What a beautiful soul St John Bosco was!
It was while I was serving as a high school chaplain that I came across St John Bosco’s philosophy of child discipline.
He would advise his brothers that the boys in their orphanages should be treated with gentleness and kindness because, he observed, God had planted in the children the desire to please their father figures. This was a natural desire to do good and be good, and therefore the brothers should recognize and encourage this natural desire for goodness through joy, encouragement and gentleness–always avoiding harsh discipline and anything that would quench the child’s natural longing for goodness and love. In this sense he echoes St Benedict who prescribes that in the monastery there should be “nothing harsh, nothing burdensome.”
This was refreshing for me as a person and encouraging for me as a pastor. It was especially refreshing for me because one of the theological assumptions in the Protestant world in which I was raised was the Calvinistic doctrine of total depravity–that we are totally depraved–that original sin has ruined us to such an extent that we cannot even desire the good, the beautiful and the true, and that God’s forgiveness cannot re-make us. Instead it simply covers over our unremitting depravity.
This harsh doctrine is an attempt to glorify God and exalt his almighty Divine Providence, but in doing so it echoes the harsher beliefs in Islam. It also denigrates rather than dignifies man.
John Bosco’s tender pastoral advice reminds us that we are created in God’s image and that our natural desire for the beautiful, good and true is the indelible mark of God’s good creation within us. He creates us and said, “That’s good!”
This goodness is wounded by original sin, but not obliterated and we only turn ugly when that original goodness and natural enthusiasm for the good is wounded by others who are harsh, abusive or overly demanding and strict. One of the ways this abuse takes place is through the assumption that the child is “totally depraved” and therefore he or she is going to be bad, is going to be rebellious, is going to be wicked and that, therefore, they need to be harshly disciplined from the get go.

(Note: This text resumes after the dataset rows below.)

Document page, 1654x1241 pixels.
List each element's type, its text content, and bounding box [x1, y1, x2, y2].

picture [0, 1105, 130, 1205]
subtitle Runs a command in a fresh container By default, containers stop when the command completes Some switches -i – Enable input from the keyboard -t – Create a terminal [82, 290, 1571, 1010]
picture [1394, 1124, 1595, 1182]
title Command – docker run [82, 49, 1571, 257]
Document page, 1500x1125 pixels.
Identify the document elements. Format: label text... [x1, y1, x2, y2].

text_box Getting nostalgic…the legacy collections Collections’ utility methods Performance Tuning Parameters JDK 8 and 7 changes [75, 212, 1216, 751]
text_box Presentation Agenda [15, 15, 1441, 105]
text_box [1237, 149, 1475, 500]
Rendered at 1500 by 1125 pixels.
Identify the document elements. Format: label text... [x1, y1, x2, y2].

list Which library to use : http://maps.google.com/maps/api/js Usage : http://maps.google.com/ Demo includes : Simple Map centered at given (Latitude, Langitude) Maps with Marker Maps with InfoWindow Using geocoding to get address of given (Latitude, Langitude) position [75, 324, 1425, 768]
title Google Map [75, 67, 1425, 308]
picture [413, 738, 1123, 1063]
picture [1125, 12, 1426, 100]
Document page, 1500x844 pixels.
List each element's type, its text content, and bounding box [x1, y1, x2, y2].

Instead of this St John Bosco (and St Benedict before him) encourages a gentle, loving approach–using the child’s natural desire to please–the natural desire for goodness and happiness to lead him or her to the joy of an abundant life. Along with this advice is the common sense advice that the parent or teacher take time to explain why there are certain rules and expectations rather than simply laying down the law.
I found at a parent the most wonderful surprise. In teaching my children right and wrong–even at a very early age they were smart and logical. If I took the time to explain why I expected certain behaviors and why they made sense the child most often responded positively.
Of course there are some children (and parishioners) who are more recalcitrant than others, but even they are usually won over by St John Bosco’s mixture of common sense, love and goodwill.